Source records
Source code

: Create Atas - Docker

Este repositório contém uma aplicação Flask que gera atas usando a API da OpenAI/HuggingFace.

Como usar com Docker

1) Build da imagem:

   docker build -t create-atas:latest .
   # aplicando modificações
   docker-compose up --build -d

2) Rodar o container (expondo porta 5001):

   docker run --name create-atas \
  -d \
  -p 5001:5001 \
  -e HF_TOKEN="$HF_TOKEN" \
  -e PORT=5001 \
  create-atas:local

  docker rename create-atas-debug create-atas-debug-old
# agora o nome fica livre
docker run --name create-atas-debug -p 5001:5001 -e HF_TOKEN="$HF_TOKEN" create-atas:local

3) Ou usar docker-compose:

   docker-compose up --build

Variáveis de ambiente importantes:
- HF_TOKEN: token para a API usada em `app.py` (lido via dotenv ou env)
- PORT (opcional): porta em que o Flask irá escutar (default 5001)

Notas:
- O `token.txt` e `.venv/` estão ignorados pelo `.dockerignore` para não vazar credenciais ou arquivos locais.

WORK TO BE COMPLETED: Print the records above once again, exactly as written.

ANSWER FOR THE TASK:
Source code

: Create Atas - Docker

Este repositório contém uma aplicação Flask que gera atas usando a API da OpenAI/HuggingFace.

Como usar com Docker

1) Build da imagem:

   docker build -t create-atas:latest .
   # aplicando modificações
   docker-compose up --build -d

2) Rodar o container (expondo porta 5001):

   docker run --name create-atas \
  -d \
  -p 5001:5001 \
  -e HF_TOKEN="$HF_TOKEN" \
  -e PORT=5001 \
  create-atas:local

  docker rename create-atas-debug create-atas-debug-old
# agora o nome fica livre
docker run --name create-atas-debug -p 5001:5001 -e HF_TOKEN="$HF_TOKEN" create-atas:local

3) Ou usar docker-compose:

   docker-compose up --build

Variáveis de ambiente importantes:
- HF_TOKEN: token para a API usada em `app.py` (lido via dotenv ou env)
- PORT (opcional): porta em que o Flask irá escutar (default 5001)

Notas:
- O `token.txt` e `.venv/` estão ignorados pelo `.dockerignore` para não vazar credenciais ou arquivos locais.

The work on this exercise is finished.